Behind the Scenes of XDCR with Scopes & Collections
When a replication is created, it is translated into a replication specification and stored internally. XDCR then reads the replication spec (and its settings) and creates a pipeline that requests data from the source Bucket. The pipeline faithfully replicates each document to the target Bucket (barring any Advanced Filtering in place).
The above process remains the same in Couchbase Server 7.0. So if one of your source Buckets contains multiple source Collections, XDCR requests them all. This behavior is called a main pipeline. The main pipeline replicates a source document to the target using implicit or explicit mapping. If the target cluster does not contain the mapped namespace, XDCR drops the document “on the floor”. It then continues to replicate the next mutation.
During replication, XDCR continuously watches for new or removed target Collections. When XDCR detects a new target Collection, it checks if a new mapping can be established. If a new mapping is possible, then the main pipeline successfully replicates the data to the target namespace.
It’s important to understand that a replication stream is sequential. If XDCR previously dropped a document, a sequence stream cannot “rewind” to an earlier point for the missed document. XDCR needs to replicate any missed mutations; otherwise, there will be missing data.
One side note: This inability to rewind (without Collections) is exactly why there is an option called “Save and Restart Replication” when editing the Advanced Filtering Expression in Couchbase Server 6.5. When you use “Save and Restart Replication”, the pipeline starts over and streams from sequence 0 to ensure that all documents are replicated. This solution won’t work for Collections.
In Couchbase Server 7.0, XDCR now includes the concept of a backfill pipeline.
The backfill pipeline’s purpose is to stream data that the main pipeline dropped earlier.
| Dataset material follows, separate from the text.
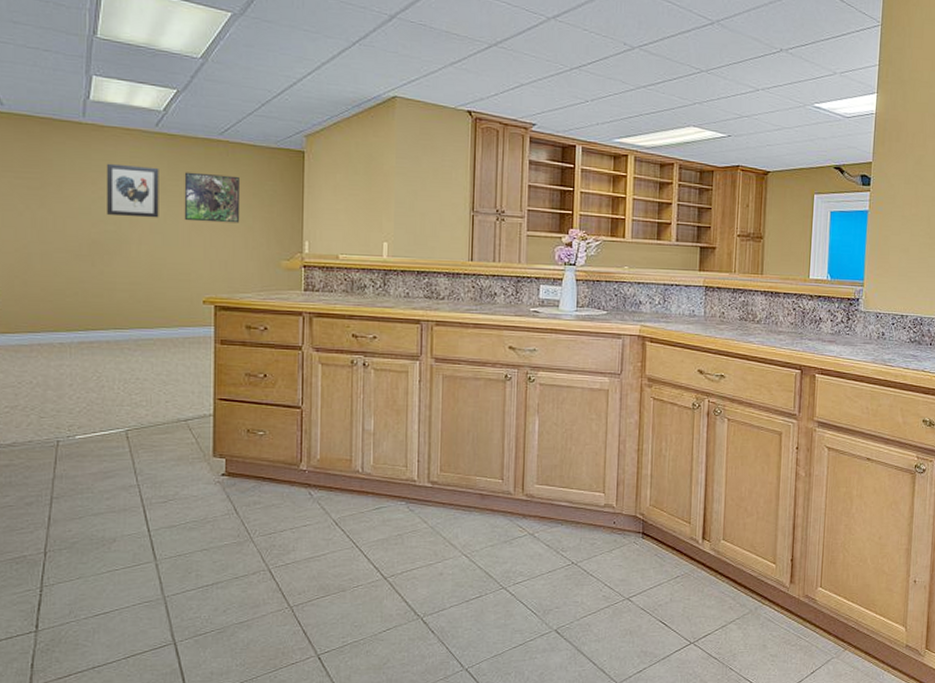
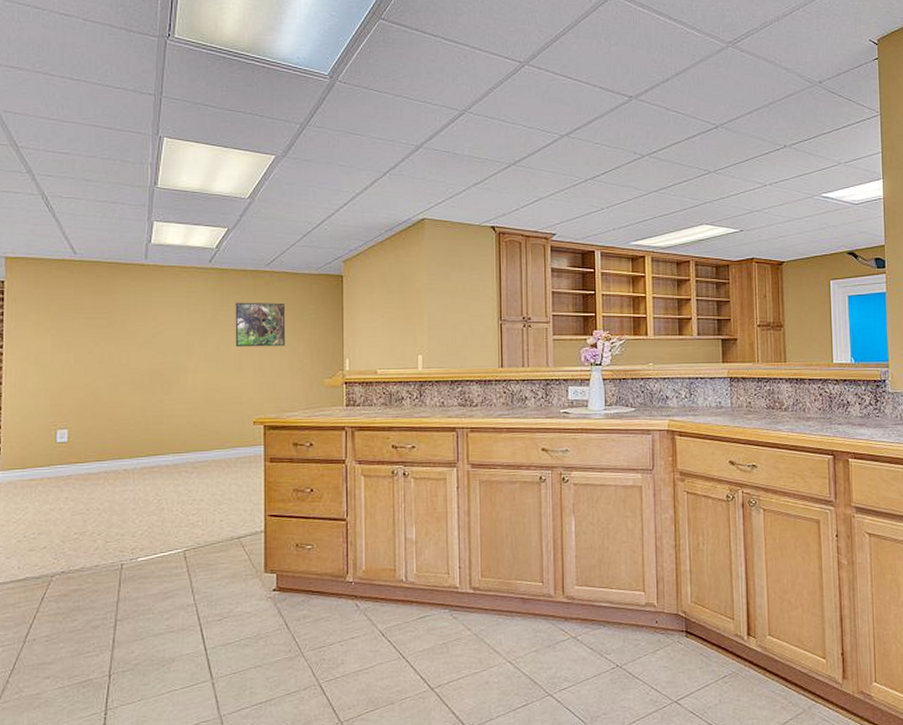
wall art: present [107,163,159,218] -> none [167,299,213,348]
This approach ensures that all the data from a namespace is replicated.
When a new target Collection is detected, XDCR automatically creates a backfill pipeline and streams the missing data. In the meantime, the main pipeline remains responsible for streaming any ongoing mutations to the new target Collection.
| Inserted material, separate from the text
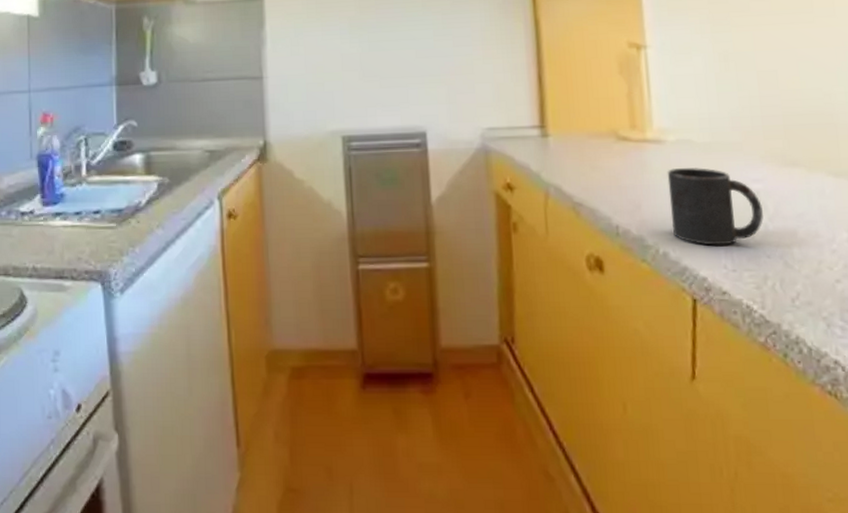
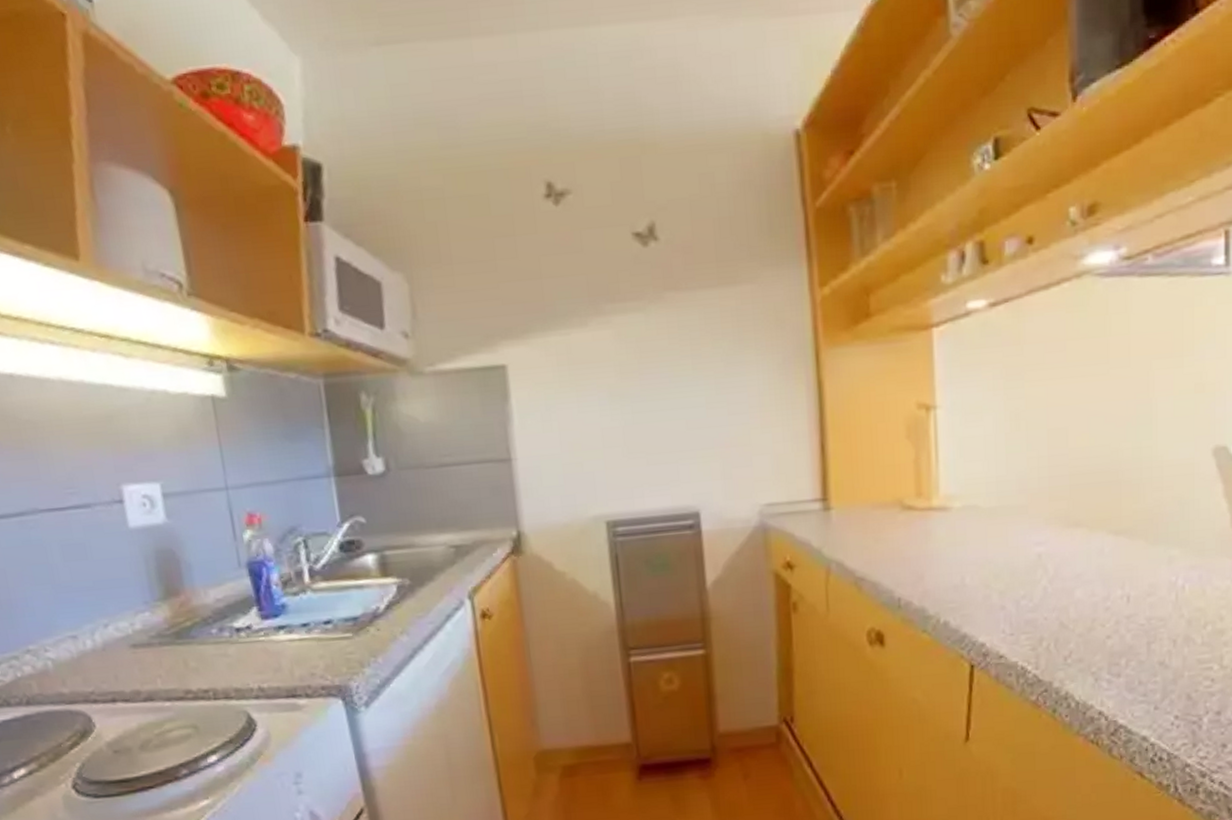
mug: present [667,168,763,246] -> none [951,533,1043,612]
The backfill pipelines always start in low-priority mode to minimize the performance impact on the main pipelines. Once the backfill pipeline has finished streaming missing data – based on a definite end sequence number – then the backfill pipeline is automatically torn down.
The whole backfill replication construction and teardown process is completely automated, so it happens behind the scenes without alerting users. However, it’s important that you understand the architecture since your users might notice that some documents created later in time on the source Buckets arrive prior to the earlier mutations.
Figure 6 below illustrates how the backfill replication pipeline works.
In the above diagram, a new
collectionB was created on the target Bucket. XDCR on Cluster A detected the new Collection when its main pipeline was streaming out mutations at sequence number 200. It then created a backfill pipeline, which is responsible for
collectionB mutations from sequence number 0 to 200. All ongoing
collectionB mutations (201+) will go through the main pipeline.
In summary, the main pipeline enables XDCR to continue to replicate the latest mutations continuously; the backfill pipeline allows a lower priority replication stream to replicate any previously missed data.
In summary, XDCR Collections Replication intelligently monitors both source and target Collections management changes. It can replicate either dynamically (via implicit mapping) or programmatically (via explicit mapping). XDCR Collections allows you to dynamically change modes between implicit and explicit mapping, as well as to modify explicit mapping rules on the fly without the need to restart replication from sequence 0.
Scopes and Collections in Couchbase Server 7.0 open up a whole new world of use cases for Couchbase users and customers. With XDCR’s support of Scopes and Collections – and the flexibility it provides – Couchbase Server addresses even more customer needs than any previous releases.